Fernwärmeleitung: Brückenquerung erfolgreich

Auf ihrem Weg von der geothermischen Heizzentrale zum Energiebunker muss die Fernwärmeleitung den rund 30 Meter breiten Vering-Kanal queren. Sie nimmt dabei den Weg entlang Fußgängerbrücke. Dieser entscheidende Bauabschnitt ist nun ebenfalls geschafft.

Dass die Wahl auf die Brücke fiel, war dabei keineswegs ausgemacht. Für die Querung eines Kanals gibt es grundsätzlich mehrere Möglichkeiten: ein sogenannter Düker, das heißt eine Unterbohrung tief unter der Kanalsohle, eine eigene Rohrbrücke über den Kanal oder eben die Mitnutzung eines bestehenden Brückenbauwerks. „Ganz ohne Herausforderungen ist die Brückenlösung allerdings nicht, da der bestehende Brückenkörper nicht beeinträchtigt werden darf“, erklärt Projektleiter Manfred Fink von den Hamburger Energiewerken.

Ein wassergefülltes, gedämmtes Fernwärmerohr bringt pro Meter rund 200 Kilogramm Belastung. Eine Brücke ist ein lebendiges Bauwerk: Sie schwingt unter dem Verkehr, sie dehnt sich im Sommer aus und zieht sich im Winter zusammen. Und die Fernwärmeleitung tut es ihr gleich – nur nach ihrem eigenen Rhythmus. Fließt später bis zu 85 Grad heißes Wasser durch die Stahlrohre, dehnen diese sich deutlich aus- So kommen  über die Länge der Querung einige Zentimeter zusammen. Damit dabei nichts unter Spannung gerät, wird die Leitung nicht einfach starr festgeschraubt. Das Prinzip: Die Rohrleitungen gleiten auf den dafür vorgesehenen Stützen, sind aber seitlich gehaltert, damit sie nicht herunterfallen. So können Brücke und Leitung sich unabhängig voneinander bewegen, ohne sich gegenseitig zu beschädigen.
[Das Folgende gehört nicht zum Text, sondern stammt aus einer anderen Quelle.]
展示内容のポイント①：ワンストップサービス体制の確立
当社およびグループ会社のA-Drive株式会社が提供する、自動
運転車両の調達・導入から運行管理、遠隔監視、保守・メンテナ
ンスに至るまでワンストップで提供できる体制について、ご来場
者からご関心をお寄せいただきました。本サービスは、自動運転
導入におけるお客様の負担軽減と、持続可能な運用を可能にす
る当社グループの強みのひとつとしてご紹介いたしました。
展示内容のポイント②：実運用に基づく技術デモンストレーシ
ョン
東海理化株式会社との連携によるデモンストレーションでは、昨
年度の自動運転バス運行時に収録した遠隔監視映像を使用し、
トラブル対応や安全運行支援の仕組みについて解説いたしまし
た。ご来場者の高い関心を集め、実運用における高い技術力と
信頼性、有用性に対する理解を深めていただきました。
Anders als in der Erde ist die Leitung hier zudem Wind und Wetter ausgesetzt. Die Dämmung erhält deshalb einen zusätzlichen witterungsfesten Mantel aus Aluminium, der die Wärme im Rohr und Regen, Frost und UV-Strahlung draußen hält.

Stück für Stück ans Ziel

Mittlerweile liegen die Rohre sicher an ihrem Platz. Mit der Querung des Veringkanals schließt sichdie letzte Lücke auf der zirka 1,4 Kilometer langen Weg der Leitung von der geothermischen Heizzentrale zum Energiebunker. Dieser Leitungsabschnitt bedeutet: Die Wärme aus der Tiefe kommt den Wilhelmsburger Haushalten wieder ein Stück näher.